- © RIA Novosti. Grigory Sokolov
© RIA Novosti. Grigory Sokolov
SOCHI, February 9 (R-Sport) - Home advantage isn't enough for Ilya Kovalchuk in his quest for a hockey gold medal at his fourth Olympics - he wants God on his side too.
A bronze at the 2002 Salt Lake City games is all Kovalchuk has to boast despite being part of a consistently high-powered Russian national team for 12 years.
Expectations are high that Zinetula Bilyaletdinov's men will finally break their post-Soviet gold duck this month.
"Everything is the same. It's my fourth Olympics and each time when we arrive people expect a lot from us," said the 30-year-old SKA St. Petersburg forward. "If God helps us, everything will turn out this time," he added.
"It's great pressure. We've seen how much Sochi changed from 2007, when we won the (right to hold the) Olympics.

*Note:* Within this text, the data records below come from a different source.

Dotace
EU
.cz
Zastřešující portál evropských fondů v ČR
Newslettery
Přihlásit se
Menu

It's a great honor for everybody to be here."
The main obstacles along Russia's path to gold are reigning champion Canada, who trounced Russia 7-3 in the Vancouver quarterfinals, Sweden, the reigning world champion, and Finland, among others.

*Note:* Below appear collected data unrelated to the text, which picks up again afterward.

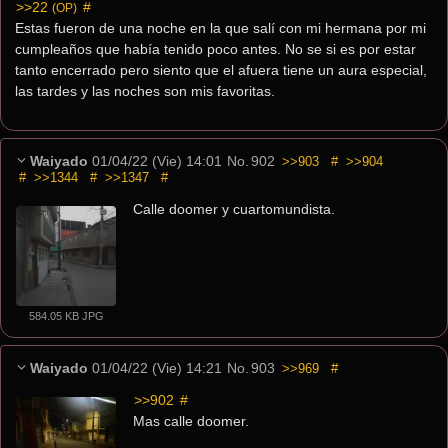
>>22
 #
(OP)
Estas fueron de una noche en la que salí con mi hermana por mi 
cumpleaños que había tenido poco antes. No se si es por estar 
tanto encerrado pero siento que el afuera tiene un aura especial, 
las tardes y las noches son mis favoritas.
Waiyado
01/04/22 (Vie) 14:01
No.
902
>>903
#
>>904
#
>>1344
#
>>1347
#
Calle doomer y cuartomundista.
584.05 KB JPG
Waiyado
01/04/22 (Vie) 14:21
No.
903
>>969
#
>>902
 #
Mas calle doomer.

"We have a great team, and great team spirit here. We believe in ourselves and our coaches, so I think we have a good chance."
Three groups of four teams make up the men's tournament, which starts Thursday at the Bolshoy Ice Dome and ends with the gold medal game on February 23, the final day of the Games.

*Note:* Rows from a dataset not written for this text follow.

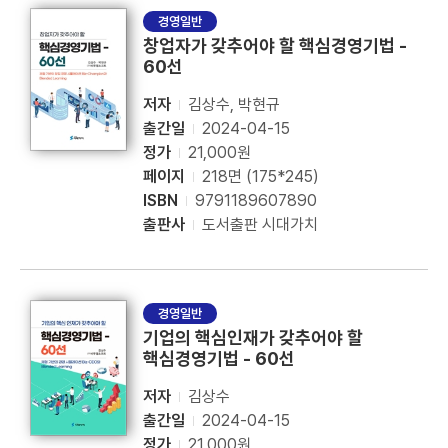
경영일반
창업자가 갖추어야 할 핵심경영기법 -
60선
저자
김상수, 박현규
출간일
2024-04-15
정가
21,000원
페이지
218면 (175*245)
ISBN
9791189607890
출판사
도서출판 시대가치
경영일반
기업의 핵심인재가 갖추어야 할
핵심경영기법 - 60선
저자
김상수
출간일
2024-04-15
정가
21,000원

Russia is in with the United States, Slovenia and Slovakia; while Canada must deal with Finland, Norway and Austria. Sweden is in the mix with a strong Czech team, the Swiss and Latvia.
Kovalchuk shocked the hockey world over the summer by returning to Russia and walking away from a 15-year, $100 million contract he signed with New Jersey in 2010.
An 11-year NHL veteran, Kovalchuk retired with 417 goals and 399 assists in 816 games with the Devils and Atlanta Thrashers, who made him the league's first Russian No. 1 overall pick in 2001.
With SKA St. Petersburg he has 16 goals and 24 assists in 44 games, for ninth place in the KHL scoring charts.